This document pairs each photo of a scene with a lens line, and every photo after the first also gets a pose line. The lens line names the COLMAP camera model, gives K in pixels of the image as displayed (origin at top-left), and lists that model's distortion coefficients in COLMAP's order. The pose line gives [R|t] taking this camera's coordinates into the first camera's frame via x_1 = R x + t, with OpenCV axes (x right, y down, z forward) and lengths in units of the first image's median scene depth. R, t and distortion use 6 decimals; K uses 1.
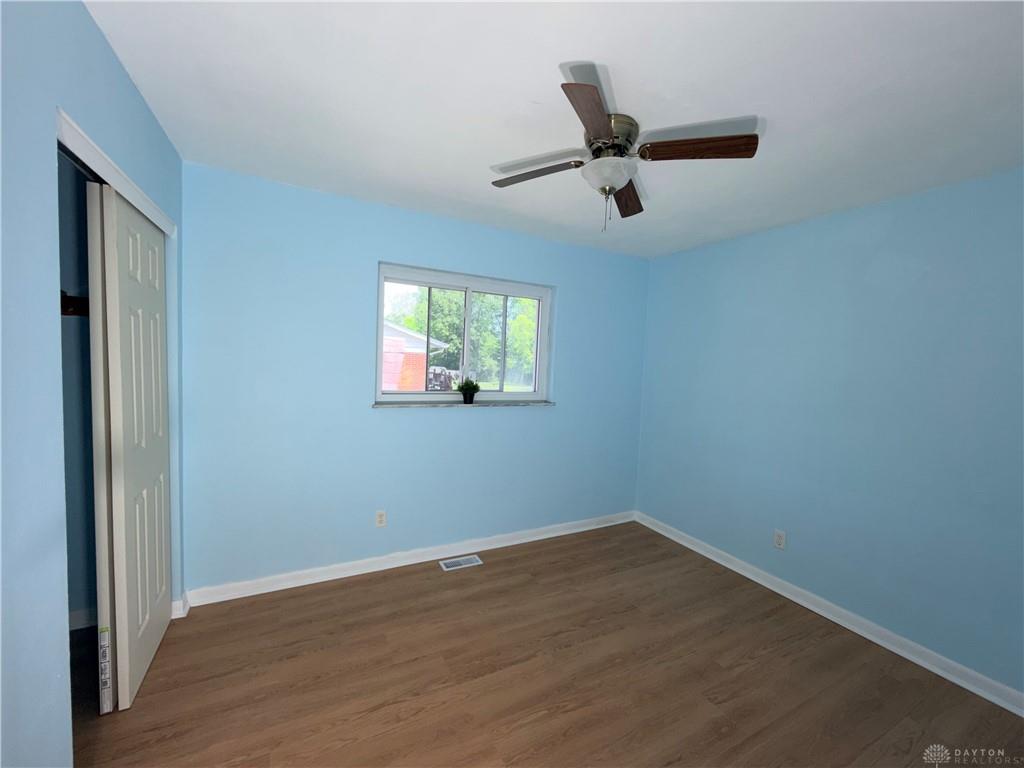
lens RADIAL K [[407.3, 0, 510.4], [0, 407.3, 385.1], [0, 0, 1]] dist [-0.000141, 0.000161]
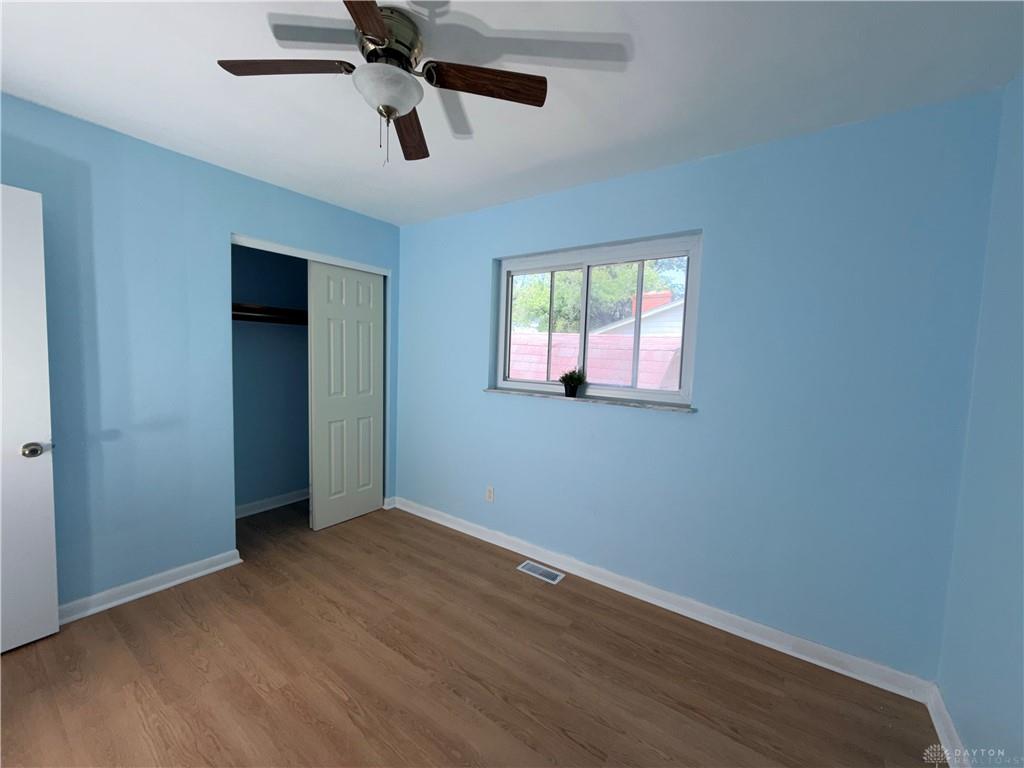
lens RADIAL K [[407.3, 0, 510.4], [0, 407.3, 385.1], [0, 0, 1]] dist [-0.000141, 0.000161]
pose [[0.454884, 0.038234, -0.889730, 0.683172], [-0.070762, 0.997471, 0.006686, 0.026737], [0.887735, 0.059918, 0.456439, 0.549316]]
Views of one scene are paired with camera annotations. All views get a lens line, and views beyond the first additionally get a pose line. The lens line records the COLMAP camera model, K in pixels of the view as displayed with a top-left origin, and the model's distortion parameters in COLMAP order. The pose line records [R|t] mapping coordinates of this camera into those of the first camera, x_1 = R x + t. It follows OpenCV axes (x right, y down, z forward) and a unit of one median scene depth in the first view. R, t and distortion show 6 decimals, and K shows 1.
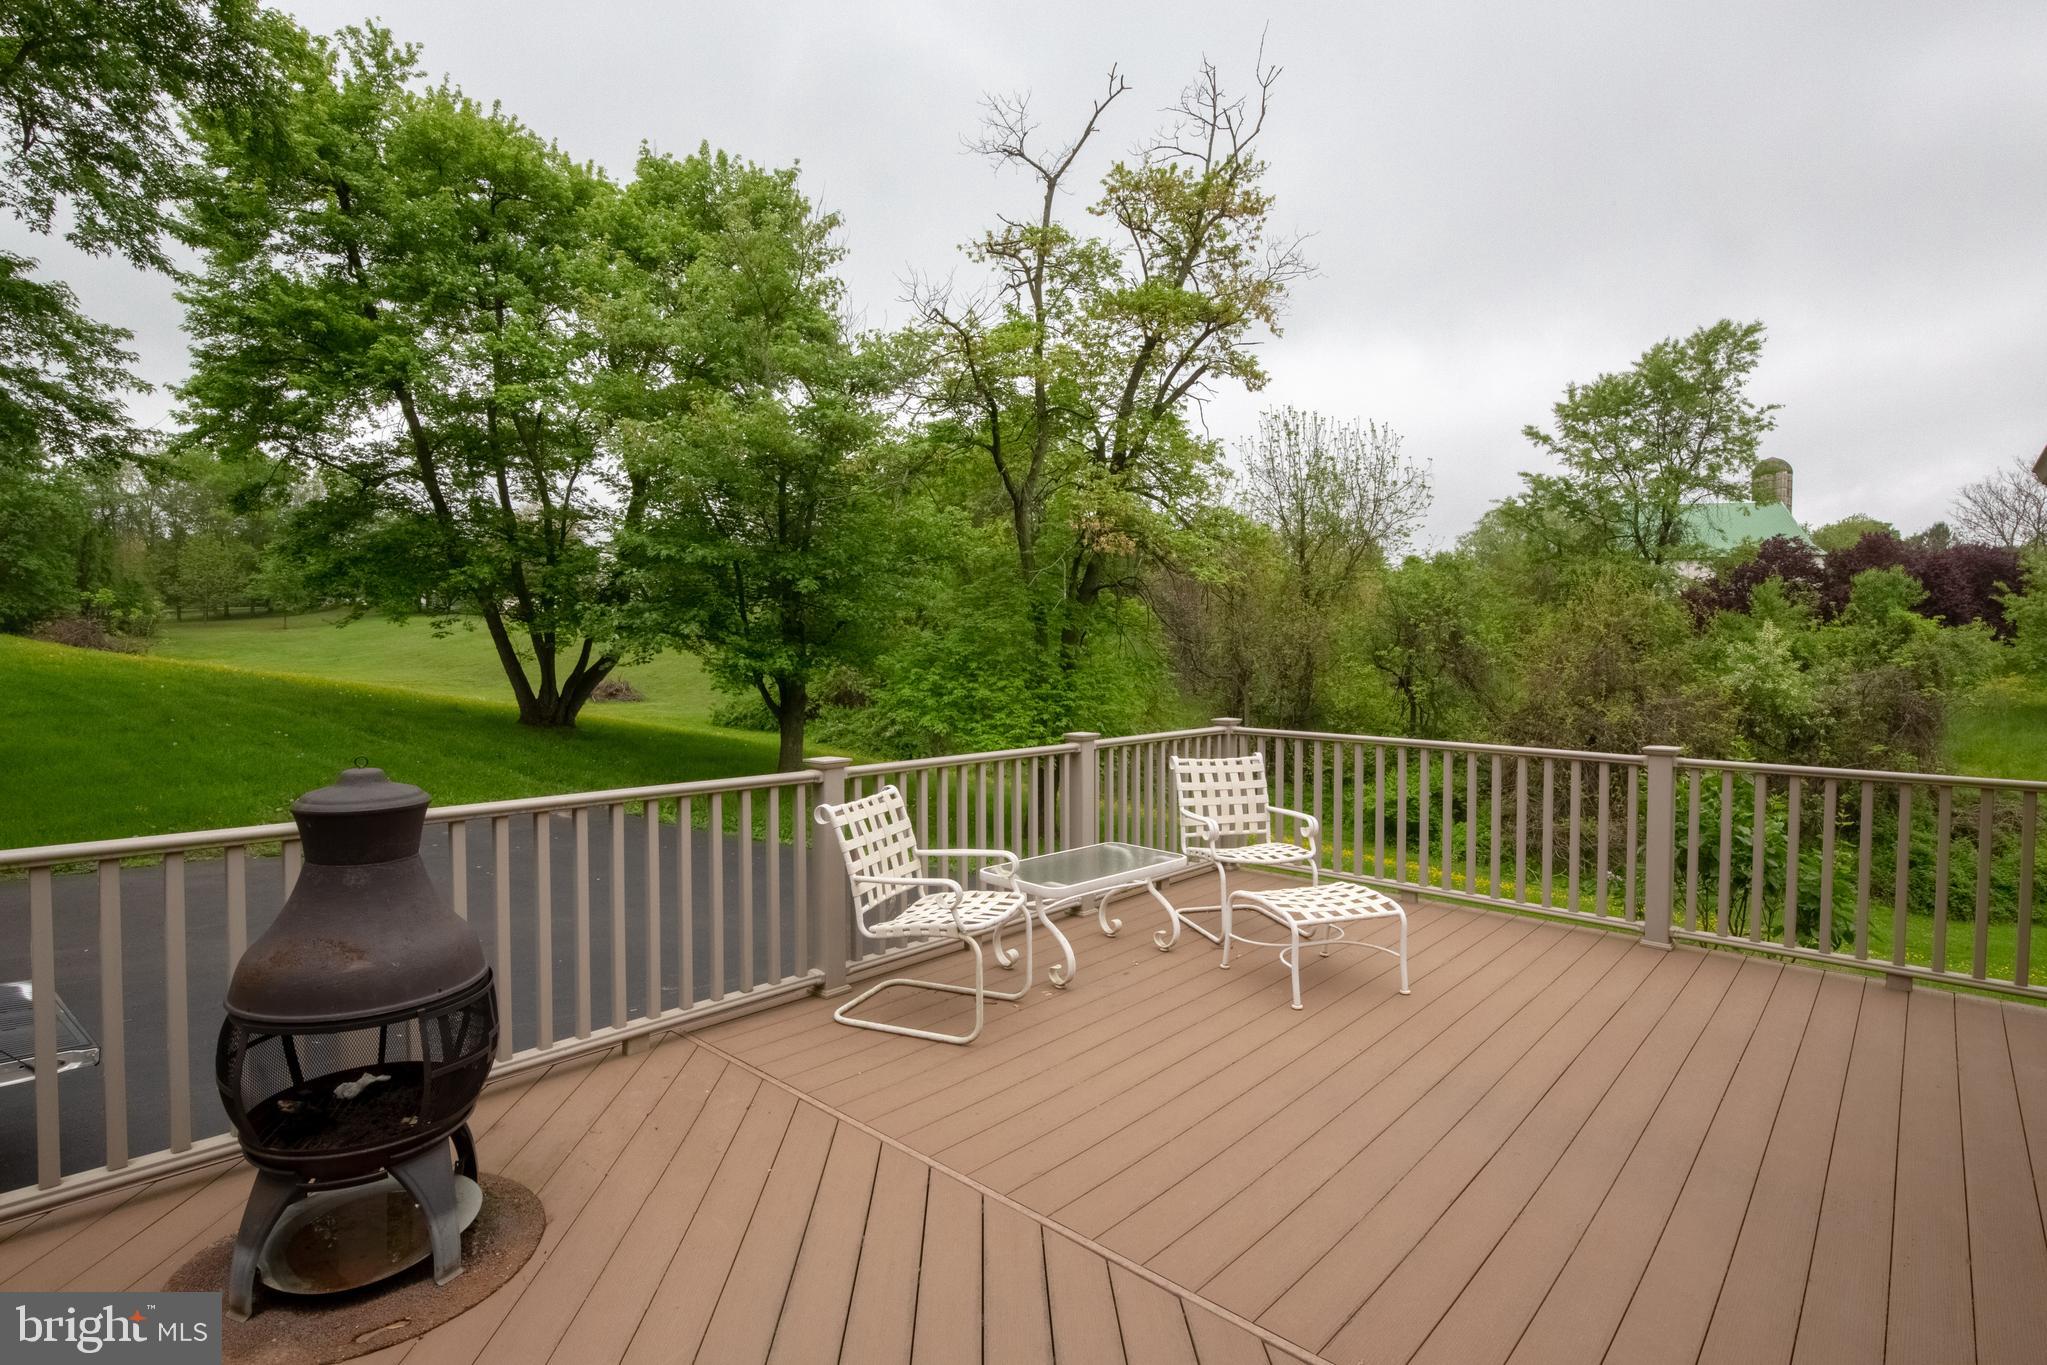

------------------------------------

Please reproduce every line of the material above word for word, omitting the pictures.

- [Finished task]
This document pairs each photo of a scene with a lens line, and every photo after the first also gets a pose line. The lens line names the COLMAP camera model, gives K in pixels of the image as displayed (origin at top-left), and lists that model's distortion coefficients in COLMAP's order. The pose line gives [R|t] taking this camera's coordinates into the first camera's frame via x_1 = R x + t, with OpenCV axes (x right, y down, z forward) and lengths in units of the first image's median scene depth. R, t and distortion use 6 decimals; K uses 1.
lens RADIAL K [[407.3, 0, 510.4], [0, 407.3, 385.1], [0, 0, 1]] dist [-0.000141, 0.000161]
lens RADIAL K [[407.3, 0, 510.4], [0, 407.3, 385.1], [0, 0, 1]] dist [-0.000141, 0.000161]
pose [[0.454884, 0.038234, -0.889730, 0.683172], [-0.070762, 0.997471, 0.006686, 0.026737], [0.887735, 0.059918, 0.456439, 0.549316]]
Views of one scene are paired with camera annotations. All views get a lens line, and views beyond the first additionally get a pose line. The lens line records the COLMAP camera model, K in pixels of the view as displayed with a top-left origin, and the model's distortion parameters in COLMAP order. The pose line records [R|t] mapping coordinates of this camera into those of the first camera, x_1 = R x + t. It follows OpenCV axes (x right, y down, z forward) and a unit of one median scene depth in the first view. R, t and distortion show 6 decimals, and K shows 1.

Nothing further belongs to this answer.